**To do:**
1) In the article about the Northwest Parkway toll road, how many vehicles a day used the road in its opening year?
2) Please continue the article about the Northwest Parkway toll road, starting after its final sentence.

**Extract to read:**
:::::
Steve Hogan, executive director of the Northwest Parkway Public Highway Authority, is looking for a new job.
Hogan made this announcement after accepting a deal to lease the 11-mile Northwest Parkway toll road – which runs from Broomfield to E-470 – to a foreign business consortium that hopes to cash in on Colorado drivers.
Hogan’s exit is but a pit stop for the beleaguered toll way, whose short history should serve as a cautionary tale for states looking to save tax dollars by entering into risky partnerships with semi-private freeway developers. Built in 2003, the Parkway was funded through $30 million in loans from various North Metro counties, and the sale of $416 million in bonds from investors hoping for a quick return. The only problem was that once cars started hitting the pavement, the traffic projections on which the project was advertised proved to be wildly overstated.
In a 2001 traffic forecast, transportation consultant Vollmer Associates estimated that the Parkway would host more than 30,000 cars a day in 2004, and pull in $12 million dollars in fees. In reality, the toll road’s opening year saw about 7,500 vehicles a day which paid out a puny $6.3 million. Hogan, who moonlights as an at-large Aurora City Councilman, blamed everything from 9-11 to a slack in area residential development for the shortfall. Naysayers countered that the Parkway was a misconceived project from the outset, fashioned more for the highway and real estate industries than the needs of actual drivers.
:::::
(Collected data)
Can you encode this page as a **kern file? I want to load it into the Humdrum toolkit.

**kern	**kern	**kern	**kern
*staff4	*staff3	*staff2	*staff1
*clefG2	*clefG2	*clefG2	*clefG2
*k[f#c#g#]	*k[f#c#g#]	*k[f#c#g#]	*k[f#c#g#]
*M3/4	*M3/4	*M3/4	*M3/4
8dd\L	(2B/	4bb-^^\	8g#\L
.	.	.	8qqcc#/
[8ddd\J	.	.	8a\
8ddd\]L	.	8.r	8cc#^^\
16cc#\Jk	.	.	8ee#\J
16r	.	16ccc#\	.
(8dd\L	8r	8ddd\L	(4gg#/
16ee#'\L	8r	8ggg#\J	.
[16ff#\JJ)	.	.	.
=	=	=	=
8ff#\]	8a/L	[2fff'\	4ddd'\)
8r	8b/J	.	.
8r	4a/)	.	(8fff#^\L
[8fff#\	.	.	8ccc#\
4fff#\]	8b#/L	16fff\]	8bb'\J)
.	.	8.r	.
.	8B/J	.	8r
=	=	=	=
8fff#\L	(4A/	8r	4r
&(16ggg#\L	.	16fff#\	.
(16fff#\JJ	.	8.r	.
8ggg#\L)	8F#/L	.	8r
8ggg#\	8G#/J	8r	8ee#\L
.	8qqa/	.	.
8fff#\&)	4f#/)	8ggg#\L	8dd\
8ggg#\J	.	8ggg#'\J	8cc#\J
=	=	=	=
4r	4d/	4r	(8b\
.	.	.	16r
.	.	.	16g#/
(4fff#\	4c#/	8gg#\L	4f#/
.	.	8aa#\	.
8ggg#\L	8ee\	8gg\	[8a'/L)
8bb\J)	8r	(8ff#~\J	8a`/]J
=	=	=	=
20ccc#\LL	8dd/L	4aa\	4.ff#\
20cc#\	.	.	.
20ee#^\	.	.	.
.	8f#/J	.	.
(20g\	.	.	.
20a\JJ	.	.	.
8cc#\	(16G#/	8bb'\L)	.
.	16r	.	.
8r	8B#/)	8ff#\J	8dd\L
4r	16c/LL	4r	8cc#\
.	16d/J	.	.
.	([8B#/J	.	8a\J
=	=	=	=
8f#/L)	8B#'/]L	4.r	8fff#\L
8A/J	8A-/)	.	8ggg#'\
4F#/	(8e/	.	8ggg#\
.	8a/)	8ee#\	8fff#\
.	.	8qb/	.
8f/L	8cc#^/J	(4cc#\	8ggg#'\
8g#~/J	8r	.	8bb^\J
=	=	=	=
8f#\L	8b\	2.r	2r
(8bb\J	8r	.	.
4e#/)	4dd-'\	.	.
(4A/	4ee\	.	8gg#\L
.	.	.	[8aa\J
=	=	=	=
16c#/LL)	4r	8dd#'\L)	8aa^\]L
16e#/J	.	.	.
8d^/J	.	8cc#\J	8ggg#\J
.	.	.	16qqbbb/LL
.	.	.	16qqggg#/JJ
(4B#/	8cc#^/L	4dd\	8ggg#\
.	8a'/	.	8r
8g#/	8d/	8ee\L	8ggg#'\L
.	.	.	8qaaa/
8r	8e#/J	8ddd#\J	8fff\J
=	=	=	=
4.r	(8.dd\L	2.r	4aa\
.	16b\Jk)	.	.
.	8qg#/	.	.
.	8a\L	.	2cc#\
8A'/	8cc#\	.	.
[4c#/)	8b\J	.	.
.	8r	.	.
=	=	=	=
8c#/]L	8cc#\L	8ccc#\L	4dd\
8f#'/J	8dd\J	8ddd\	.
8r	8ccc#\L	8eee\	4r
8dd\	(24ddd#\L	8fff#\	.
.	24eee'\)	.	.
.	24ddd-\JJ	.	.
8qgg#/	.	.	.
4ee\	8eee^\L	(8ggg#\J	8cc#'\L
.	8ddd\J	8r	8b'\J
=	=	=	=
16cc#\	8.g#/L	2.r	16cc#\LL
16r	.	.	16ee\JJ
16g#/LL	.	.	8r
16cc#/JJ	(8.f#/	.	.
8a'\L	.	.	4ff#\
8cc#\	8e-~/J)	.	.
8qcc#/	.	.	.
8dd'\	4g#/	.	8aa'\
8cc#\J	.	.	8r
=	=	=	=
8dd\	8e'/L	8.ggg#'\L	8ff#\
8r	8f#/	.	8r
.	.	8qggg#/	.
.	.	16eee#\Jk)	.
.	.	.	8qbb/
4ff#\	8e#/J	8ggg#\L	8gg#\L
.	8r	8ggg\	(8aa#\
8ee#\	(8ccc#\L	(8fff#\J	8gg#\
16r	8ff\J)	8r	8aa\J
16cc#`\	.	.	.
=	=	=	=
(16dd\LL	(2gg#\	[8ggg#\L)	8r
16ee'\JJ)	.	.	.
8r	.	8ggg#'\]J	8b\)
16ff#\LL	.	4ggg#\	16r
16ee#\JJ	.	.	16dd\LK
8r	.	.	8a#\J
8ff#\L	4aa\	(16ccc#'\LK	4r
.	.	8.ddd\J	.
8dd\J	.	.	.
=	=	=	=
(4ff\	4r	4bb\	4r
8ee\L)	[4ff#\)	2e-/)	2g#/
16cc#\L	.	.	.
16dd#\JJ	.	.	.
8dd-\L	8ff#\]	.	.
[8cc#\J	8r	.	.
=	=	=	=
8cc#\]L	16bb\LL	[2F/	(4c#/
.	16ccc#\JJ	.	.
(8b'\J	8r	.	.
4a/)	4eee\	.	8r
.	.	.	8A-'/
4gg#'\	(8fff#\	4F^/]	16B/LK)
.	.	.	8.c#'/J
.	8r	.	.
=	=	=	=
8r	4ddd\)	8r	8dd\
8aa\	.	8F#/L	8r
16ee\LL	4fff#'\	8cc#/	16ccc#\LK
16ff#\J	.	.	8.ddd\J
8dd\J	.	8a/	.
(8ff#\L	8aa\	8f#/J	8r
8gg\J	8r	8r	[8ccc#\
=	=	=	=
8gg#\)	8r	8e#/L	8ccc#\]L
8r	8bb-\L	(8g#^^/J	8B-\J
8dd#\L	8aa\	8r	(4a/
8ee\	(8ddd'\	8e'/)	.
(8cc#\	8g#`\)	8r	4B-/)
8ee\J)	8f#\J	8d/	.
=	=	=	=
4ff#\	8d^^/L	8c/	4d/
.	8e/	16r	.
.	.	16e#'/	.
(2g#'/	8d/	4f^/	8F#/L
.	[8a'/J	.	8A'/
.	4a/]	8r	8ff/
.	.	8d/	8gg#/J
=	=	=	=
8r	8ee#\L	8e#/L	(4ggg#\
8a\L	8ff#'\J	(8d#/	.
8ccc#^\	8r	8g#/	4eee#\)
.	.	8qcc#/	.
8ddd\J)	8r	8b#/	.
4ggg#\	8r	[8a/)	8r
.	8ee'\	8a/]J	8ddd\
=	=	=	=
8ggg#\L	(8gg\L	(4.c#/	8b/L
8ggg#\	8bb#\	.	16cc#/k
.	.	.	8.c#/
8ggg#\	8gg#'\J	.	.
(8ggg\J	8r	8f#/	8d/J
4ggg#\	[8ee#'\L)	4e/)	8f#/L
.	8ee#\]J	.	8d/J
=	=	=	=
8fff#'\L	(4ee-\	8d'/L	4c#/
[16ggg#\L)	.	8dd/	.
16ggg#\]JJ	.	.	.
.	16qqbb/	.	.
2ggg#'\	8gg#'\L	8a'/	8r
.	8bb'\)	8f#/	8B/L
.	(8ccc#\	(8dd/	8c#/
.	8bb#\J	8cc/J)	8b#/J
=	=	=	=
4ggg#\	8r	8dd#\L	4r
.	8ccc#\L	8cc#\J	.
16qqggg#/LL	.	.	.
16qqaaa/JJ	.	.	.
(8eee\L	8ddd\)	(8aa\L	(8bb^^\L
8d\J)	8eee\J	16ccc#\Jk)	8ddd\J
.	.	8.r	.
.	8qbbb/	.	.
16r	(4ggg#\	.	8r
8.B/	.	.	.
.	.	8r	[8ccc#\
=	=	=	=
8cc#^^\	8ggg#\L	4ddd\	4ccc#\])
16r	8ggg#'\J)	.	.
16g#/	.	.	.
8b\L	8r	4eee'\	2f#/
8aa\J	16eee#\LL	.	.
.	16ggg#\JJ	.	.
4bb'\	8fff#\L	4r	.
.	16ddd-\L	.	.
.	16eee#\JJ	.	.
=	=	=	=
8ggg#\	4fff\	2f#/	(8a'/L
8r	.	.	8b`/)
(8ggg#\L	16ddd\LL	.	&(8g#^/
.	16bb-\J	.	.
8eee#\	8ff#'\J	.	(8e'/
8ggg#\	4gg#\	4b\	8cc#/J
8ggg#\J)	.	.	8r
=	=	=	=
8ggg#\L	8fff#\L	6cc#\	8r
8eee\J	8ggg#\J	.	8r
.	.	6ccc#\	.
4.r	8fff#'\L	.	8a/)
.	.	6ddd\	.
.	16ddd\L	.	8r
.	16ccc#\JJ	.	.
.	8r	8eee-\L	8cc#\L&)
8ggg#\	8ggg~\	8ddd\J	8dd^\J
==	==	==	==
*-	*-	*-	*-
:::::
**Per-task answers:**
1) About 7,500 vehicles a day.

2)
The authority tried everything from increasing tolls to advertising the Parkway through radio and direct mail in hopes of raising traffic stats and income – but most months the Parkway transported less drivers than many Denver intersections, earning approximately $10 million dollars less than predicted in 2006. Last fall, after an attempt to restructure the $415 million debt fell through and the Parkway’s bonds had officially fallen to “junk” status, Hogan decided the only way to escape default was to put the toll-road up for lease.
The offers came like gridlock. "We literally got responses from around the world,'' Hogan told Business Week in a story about how transportation infrastructure has become the new, hot, international commodity for banks and private investment firms.
So this is how Brisa Auto-Estradas, of Lisbon, and Companhia de Concessoes Rodoviarias, of Sao Paolo, Brazil, became positioned to operate a small stretch of highway in the middle of the United States for the next 50 years. The deal is expected to be finalized this summer, with all of the authority’s employees reportedly getting severance packages – except for Hogan.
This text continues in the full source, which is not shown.